ERROR piecestore failed to add bandwidth usage {"error": "bandwidthdb: database disk image is malformed", "errorVerbose": "bandwidthdb: database disk image is malformed\n\tstorj.io/storj/storagenode/storagenodedb.(*bandwidthDB).Add:60\n\tstorj.io/storj/storagenode/piecestore.(*Endpoint).beginSaveOrder.func1:722\n\tstorj.io/storj/storagenode/piecestore.(*Endpoint).Upload:434\n\tstorj.io/common/pb.DRPCPiecestoreDescription.Method.func1:220\n\tstorj.io/drpc/drpcmux.(*Mux).HandleRPC:33\n\tstorj.io/common/rpc/rpctracing.(*Handler).HandleRPC:58\n\tstorj.io/drpc/drpcserver.(*Server).handleRPC:104\n\tstorj.io/drpc/drpcserver.(*Server).ServeOne:60\n\tstorj.io/drpc/drpcserver.(*Server).Serve.func2:97\n\tstorj.io/drpc/drpcctx.(*Tracker).track:52"}
sqlite3 storage/bandwith.db "PRAGMA integrity_check;"
ok
But the return is ok, so someone have a idea where the problem could be?

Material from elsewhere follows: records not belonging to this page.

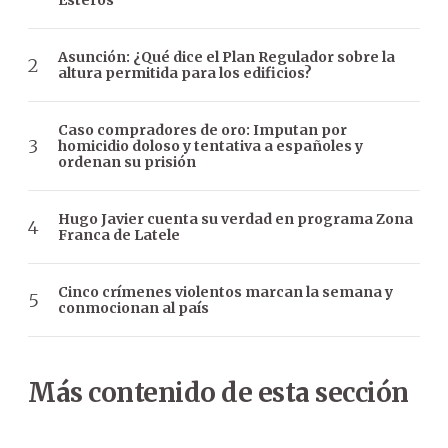
Esteros
Asunción: ¿Qué dice el Plan Regulador sobre la
altura permitida para los edificios?
Caso compradores de oro: Imputan por
homicidio doloso y tentativa a españoles y
ordenan su prisión
Hugo Javier cuenta su verdad en programa Zona
Franca de Latele
Cinco crímenes violentos marcan la semana y
conmocionan al país
Más contenido de esta sección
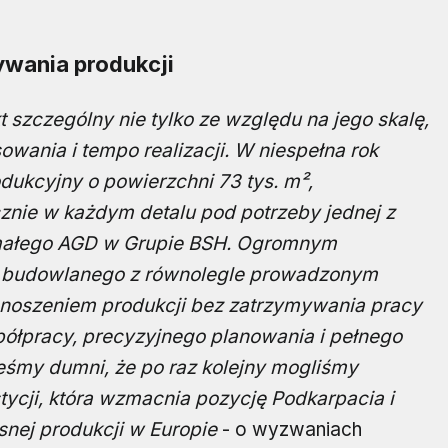
wania produkcji
t szczególny nie tylko ze względu na jego skalę,
wania i tempo realizacji. W niespełna rok
dukcyjny o powierzchni 73 tys. m²,
znie w każdym detalu pod potrzeby jednej z
małego AGD w Grupie BSH. Ogromnym
 budowlanego z równolegle prowadzonym
zenoszeniem produkcji bez zatrzymywania pracy
półpracy, precyzyjnego planowania i pełnego
eśmy dumni, że po raz kolejny mogliśmy
tycji, która wzmacnia pozycję Podkarpacia i
nej produkcji w Europie
- o wyzwaniach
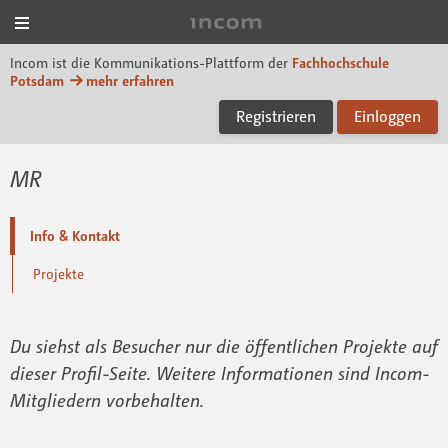
Menü
Incom FHP
Incom ist die Kommunikations-Plattform der
Fachhochschule
Potsdam
mehr erfahren
Registrieren
Einloggen
MR
Info & Kontakt
Projekte
Du siehst als Besucher nur die öffentlichen Projekte auf
dieser Profil-Seite. Weitere Informationen sind Incom-
Mitgliedern vorbehalten.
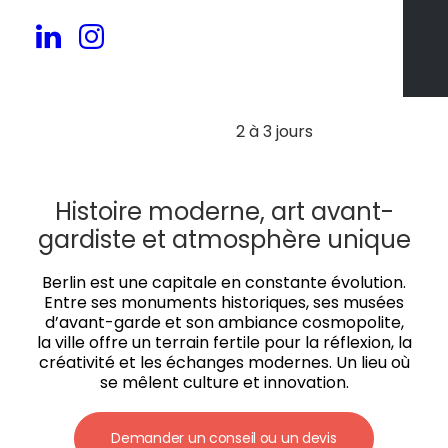
30 à 300 pers.
2 à 3 jours
Histoire moderne, art avant-
gardiste et atmosphère unique
Berlin est une capitale en constante évolution.
Entre ses monuments historiques, ses musées
d’avant-garde et son ambiance cosmopolite,
la ville offre un terrain fertile pour la réflexion, la
créativité et les échanges modernes. Un lieu où
se mêlent culture et innovation.
Demander un conseil ou un devis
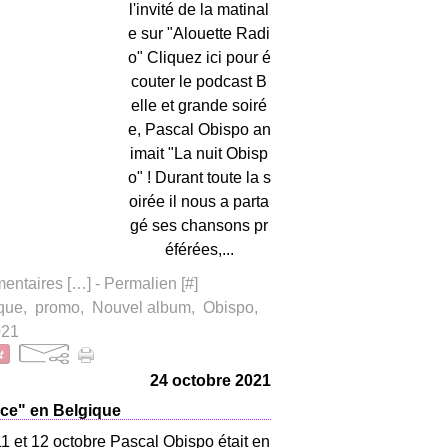
l'invité de la matinal
e sur "Alouette Radi
o" Cliquez ici pour é
couter le podcast B
elle et grande soiré
e, Pascal Obispo an
imait "La nuit Obisp
o" ! Durant toute la s
oirée il nous a parta
gé ses chansons pr
éférées,...
ntaires [
…
]
- Permalien [
#
]
que
,
promo
,
Nouvel album
,
Obispo
,
021
24 octobre 2021
ce" en Belgique
1 et 12 octobre Pascal Obispo était en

if you just migrated the node, shut it down and do rsync again without the --delete parameter, then when rsync is down you start it up again and the bandwidth db will work just fine…
This isn’t really the reason the files end up smaller as all that removes is lines that combine the inserts into a transaction. The resulting data is actually exactly the same without those lines.
It’s smaller because SQLite doesn’t really shrink the database size if data is removed. This will only happen if you vacuum the db file. For storj that really isn’t necessary as most databases stay small anyway. And the node software doesn’t vacuum the db’s. But since this repair method starts over with a clean db file and then inserts the still existing data back in, it removes all that no longer necessary data as well.
Tl;Dr: the smaller file is perfectly fine.
One additional note. This db stores expiration dates for piece data on your node and the data in it is technically nonessential. If data is missing your node won’t remove pieces when they expire immediately. But garbage collection processes that run frequently on your node will still figure out that the files are no longer needed and the cleanup will still happen relatively quickly after expiration anyway. So even if you don’t trust my explanation above, your node is going to be fine even if data is missing from that db.
My storage node is working again without any errors!
First I had to “repair” the piece_expiration.db.
After that, I tried to restart the node, and get again the errors, but this time the bandwith.db had problems.
Again the same workflow for this db file, now all is working fine.
It worries me that you’re having problems again this quickly. You had previously checked that file and it was fine.
So a question. Are you running your storage location over a network share like SMB or NFS? If so, stop. Sqlite doesn’t support this and you will keep having corrupted files. The only network protocol that doesn’t suffer from this is iSCSI.
If that’s not it, prevent interrupting the node abruptly. When stopping the docker container, always include -t 300 to ensure it has enough time to stop gracefully. Stop the node before restarting the system and never do a hard restart without shutting the system down first. If that last part has happened, please also check the integrity of your file system (fsck) to ensure that is not causing the corruption issues.